Вечерами Дедушка Юра много и медленно читал. За книгу он брался после ужина, ритуально вымыв над тазом руки. Помню его благоговейное, молитвенное отношение к каждой перевернутой странице. Понравившиеся места Дедушка Юра торжественно зачитывал вслух, не заботясь о том, слышит его кто-нибудь или нет.
Когда Бабушка Лора умерла, он не уставал повторять: «Ничего на свете нет хуже одиночества». Потом его забрал в Брянск сын, дядя Саша. Там он вскоре скончался. Одиночество его съело.
Перелистывая страницу книги, я иногда вспоминаю Дедушку Юру.
С каждым годом внешне я все больше похож на него. От него же у меня мелкий педантизм в быту и склонность к размеренной, упорядоченной жизни.
На военную службу я попал в Германию и своими глазами убедился, какие прекрасные там дороги.
А вот и поезд!
Я снова отвлекся и пропустил его появление из леса.
Люди теснятся к краю платформы. Места хватит всем, в будние дни вагоны почти пустые. Мы распределяем наш багаж. Багажа у нас всегда очень много: два чемодана с вещами и множество всяких мешков и сумок. В Москву мы везем огромное количество разных плодов и варений, битой птицы, сала и яиц. Мне досадно оттого, что у нас столько мешков.
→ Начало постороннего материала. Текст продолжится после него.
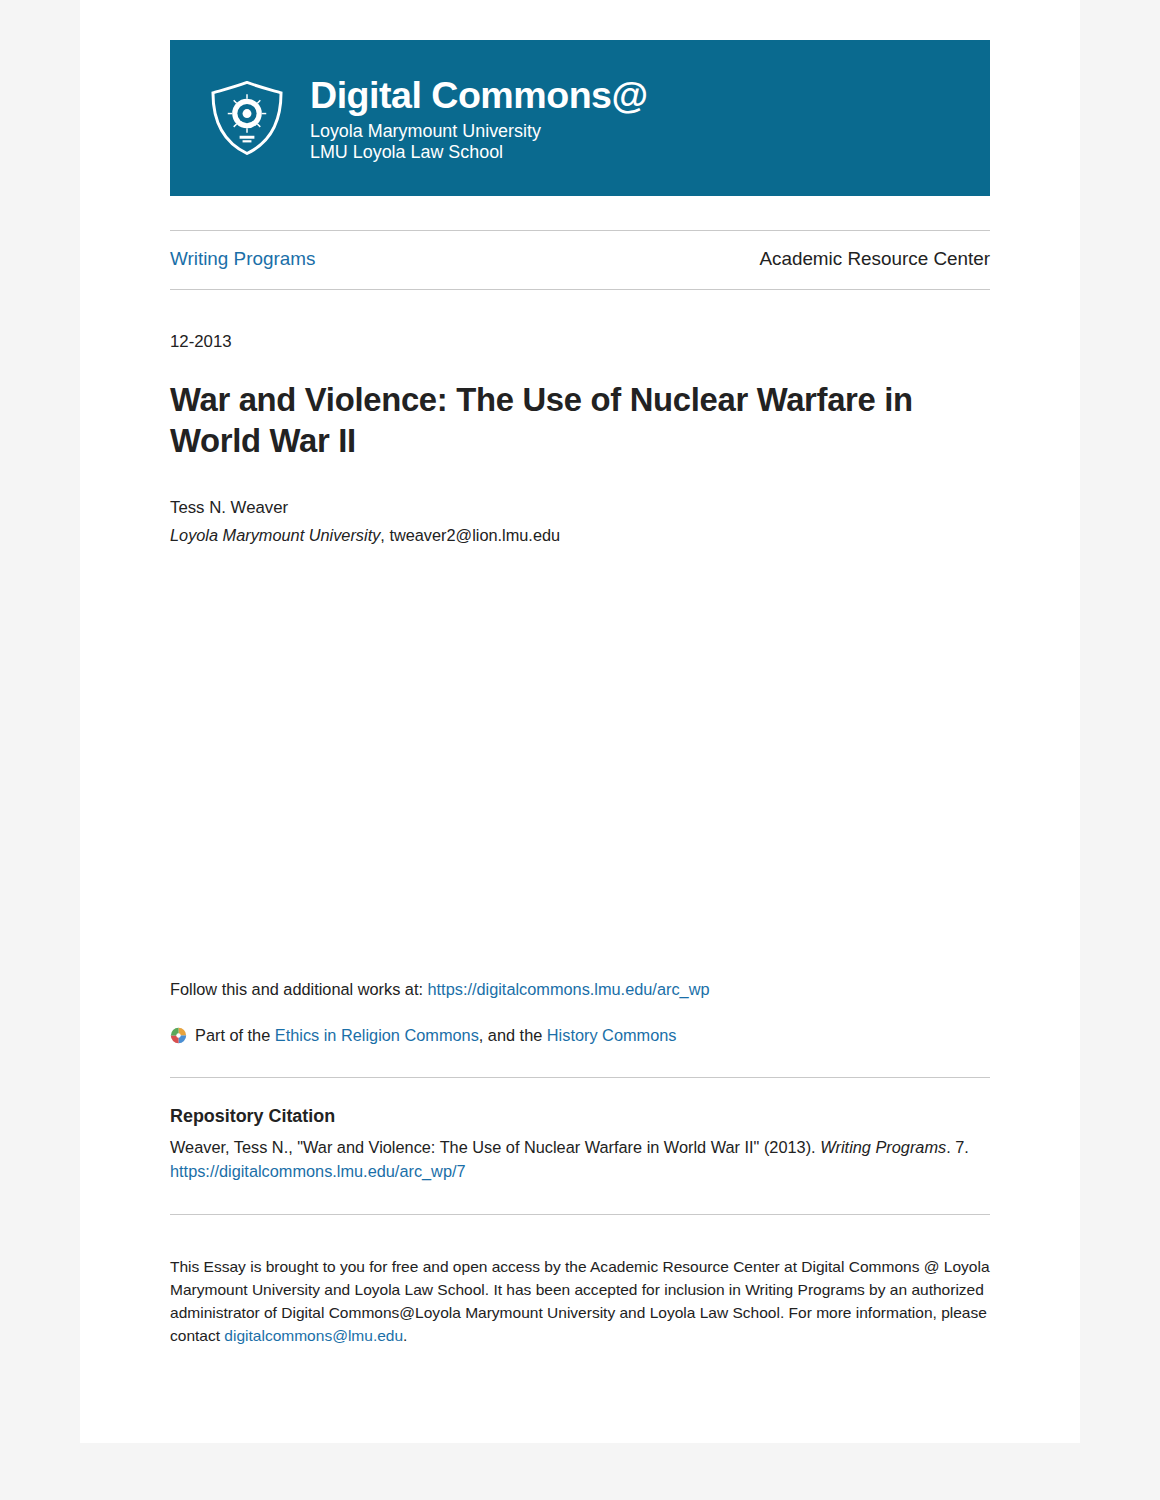Digital Commons@ Loyola Marymount University LMU Loyola Law School
Writing Programs Academic Resource Center
12-2013
War and Violence: The Use of Nuclear Warfare in World War II
Tess N. Weaver
Loyola Marymount University, tweaver2@lion.lmu.edu
Follow this and additional works at: https://digitalcommons.lmu.edu/arc_wp
Part of the Ethics in Religion Commons, and the History Commons
Repository Citation
Weaver, Tess N., "War and Violence: The Use of Nuclear Warfare in World War II" (2013). Writing Programs. 7.
https://digitalcommons.lmu.edu/arc_wp/7
This Essay is brought to you for free and open access by the Academic Resource Center at Digital Commons @ Loyola Marymount University and Loyola Law School. It has been accepted for inclusion in Writing Programs by an authorized administrator of Digital Commons@Loyola Marymount University and Loyola Law School. For more information, please contact digitalcommons@lmu.edu.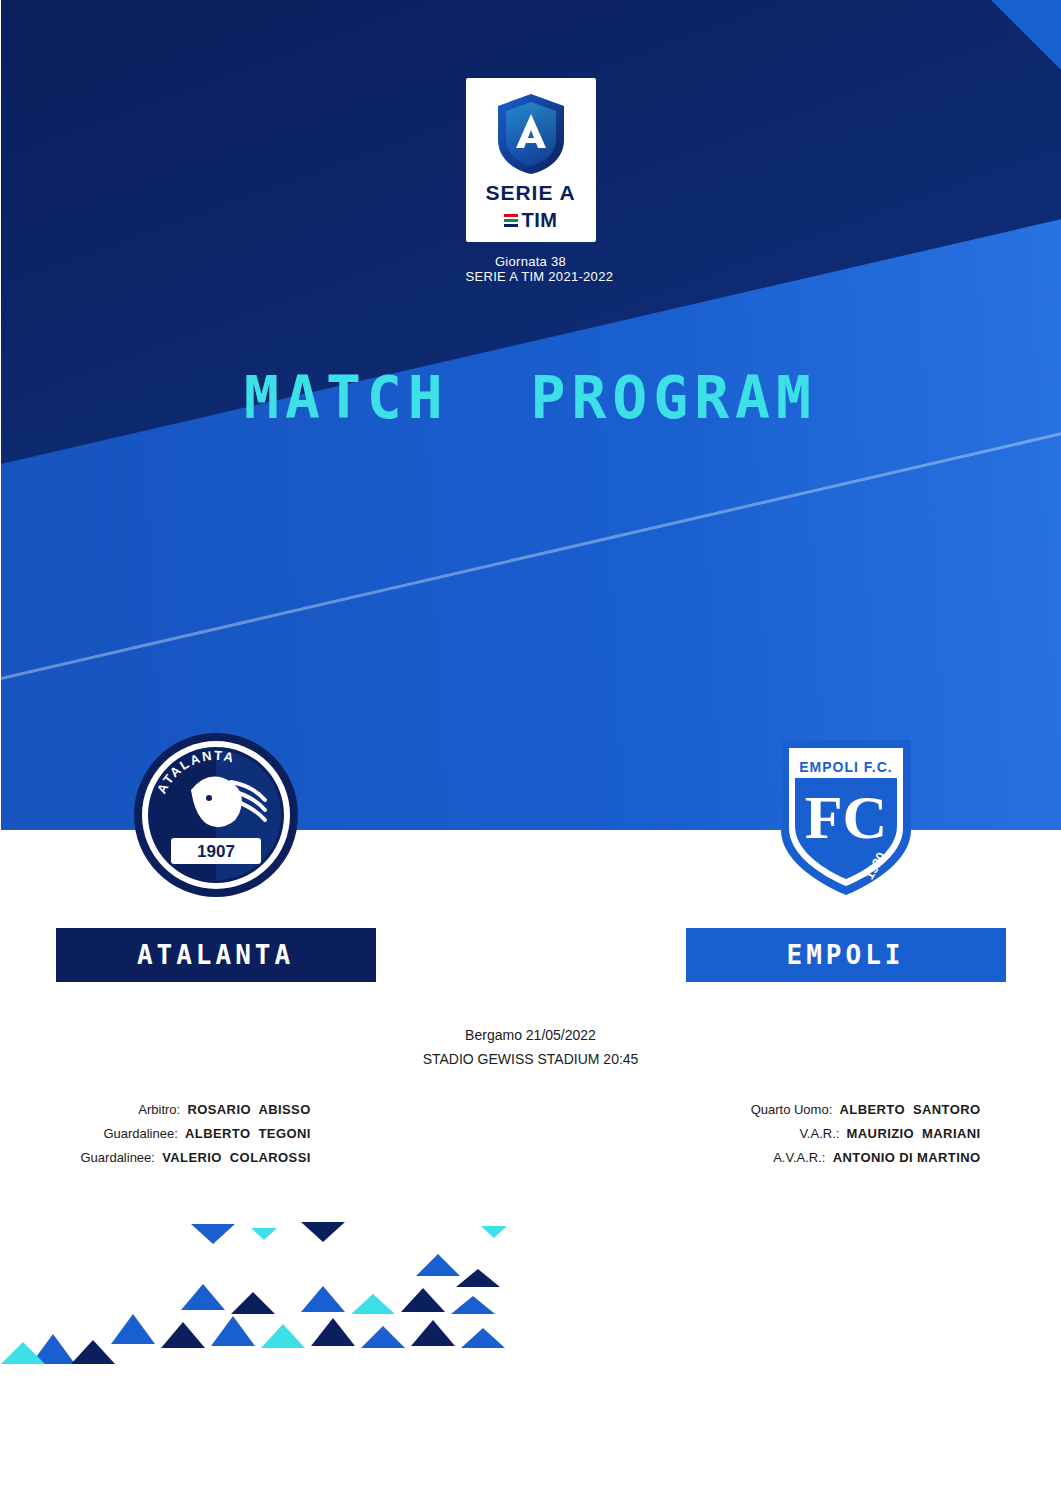SERIE A
TIM
Giornata 38
SERIE A TIM 2021-2022
MATCH PROGRAM
1907 ATALANTA
ATALANTA
EMPOLI F.C. FC 1920
EMPOLI
Bergamo 21/05/2022
STADIO GEWISS STADIUM 20:45
Arbitro: ROSARIO ABISSO
Guardalinee: ALBERTO TEGONI
Guardalinee: VALERIO COLAROSSI
Quarto Uomo: ALBERTO SANTORO
V.A.R.: MAURIZIO MARIANI
A.V.A.R.: ANTONIO DI MARTINO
Особенно нелепой мне кажется перевозка яблок, лука, фасоли и тому подобных ненужных громоздких вещей.
В очереди к такси на Киевском вокзале я буду стоять в стороне и делать вид, что вся эта поклажа не имеет ко мне никакого отношения. Но приходится терпеть, мне всего десять лет и путешествовать налегке и без родителей я стану еще очень не скоро.
Мы заранее прощаемся с Дедушкой Володей.
Дедушка Володя крепко, но небольно жмет мне руку. Вернее, слово «жмет» в отношении к нему кажется неуместным. Просто его рука на некоторое время тесно и бережно охватывает мою ладонь, слегка встряхивает, а потом отпускает.
По прибытии в Москву я напишу два почти одинаковых письма о том, как мы доехали. Во-первых, потому что позвонить здесь некуда. А во-вторых, я знаю, что наши письма не выбрасывают и перечитывают по нескольку раз.